Atrial fibrillation (AF) is the most common arrhythmia in humans. AF in people under 50 years of age occurs in less than 1% of the population, but its incidence increases with age, affecting up to 10% of those over 80 years of age.
However, it has been known for some years that the regular practice of sport has an influence on the development of AF. In fact, its occurrence is more frequent in endurance athletes who are highly trained and who have been performing very intense and tiring exercises for years. Moreover, between the ages of 40 and 50, AF is more frequent in this patient profile than in people of the same age who have not performed these levels of exercise.

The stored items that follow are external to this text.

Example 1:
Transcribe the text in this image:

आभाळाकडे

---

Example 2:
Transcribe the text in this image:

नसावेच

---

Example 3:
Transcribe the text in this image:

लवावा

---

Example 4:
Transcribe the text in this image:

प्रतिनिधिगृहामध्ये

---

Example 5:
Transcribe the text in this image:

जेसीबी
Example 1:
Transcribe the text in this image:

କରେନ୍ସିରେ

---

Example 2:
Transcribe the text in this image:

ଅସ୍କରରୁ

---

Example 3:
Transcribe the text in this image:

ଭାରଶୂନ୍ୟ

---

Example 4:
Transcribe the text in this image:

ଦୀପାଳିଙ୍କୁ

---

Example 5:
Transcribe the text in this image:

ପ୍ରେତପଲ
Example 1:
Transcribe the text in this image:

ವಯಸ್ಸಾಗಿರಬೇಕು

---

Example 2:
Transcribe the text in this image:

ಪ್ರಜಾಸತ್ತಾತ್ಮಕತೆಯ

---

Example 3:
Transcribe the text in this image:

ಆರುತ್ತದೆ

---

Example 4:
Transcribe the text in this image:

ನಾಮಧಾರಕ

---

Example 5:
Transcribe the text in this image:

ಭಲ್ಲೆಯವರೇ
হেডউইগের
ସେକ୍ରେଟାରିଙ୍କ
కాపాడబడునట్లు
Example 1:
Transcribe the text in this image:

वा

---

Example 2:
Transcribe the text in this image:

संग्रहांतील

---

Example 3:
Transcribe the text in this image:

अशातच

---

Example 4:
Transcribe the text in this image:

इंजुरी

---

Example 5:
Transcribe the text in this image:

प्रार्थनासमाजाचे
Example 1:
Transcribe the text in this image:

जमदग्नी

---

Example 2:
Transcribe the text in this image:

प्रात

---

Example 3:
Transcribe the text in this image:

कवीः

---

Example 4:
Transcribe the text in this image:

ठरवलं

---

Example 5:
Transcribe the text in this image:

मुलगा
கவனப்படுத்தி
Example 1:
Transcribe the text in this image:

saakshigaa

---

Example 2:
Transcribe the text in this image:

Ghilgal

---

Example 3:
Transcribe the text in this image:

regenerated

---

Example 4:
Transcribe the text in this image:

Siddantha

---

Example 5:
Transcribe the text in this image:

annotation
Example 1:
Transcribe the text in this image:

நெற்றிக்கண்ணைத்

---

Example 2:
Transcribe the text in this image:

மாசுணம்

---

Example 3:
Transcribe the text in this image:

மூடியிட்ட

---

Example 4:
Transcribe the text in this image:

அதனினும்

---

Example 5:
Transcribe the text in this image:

Causes of atrial fibrillation
There are several causes, among which the following stand out
- Continuous sport generates fibrosis in the atria (as premature aging).
- Elevated parasympathetic tone at rest produces bradycardia (less than 60 beats per minute).
As in the general population, the focus that usually triggers it is in the pulmonary veins.
Treatment of atrial fibrillation
The treatment options for AF in athletes are:
- Reduce the practice of sport: the problem is that most athletes are unwilling to do so. In addition, even if the degree of training is reduced, it is often not possible to improve the pathology once it has already begun.
- Drugs: in many cases they are not a good option, as they produce bradycardia and can reduce sports performance.
- Electrical isolation of the pulmonary veins: it is performed with radiofrequency or cryoballoon. It is the best option in many cases, especially in those patients who want to continue practicing sports and/or have symptomatic crises.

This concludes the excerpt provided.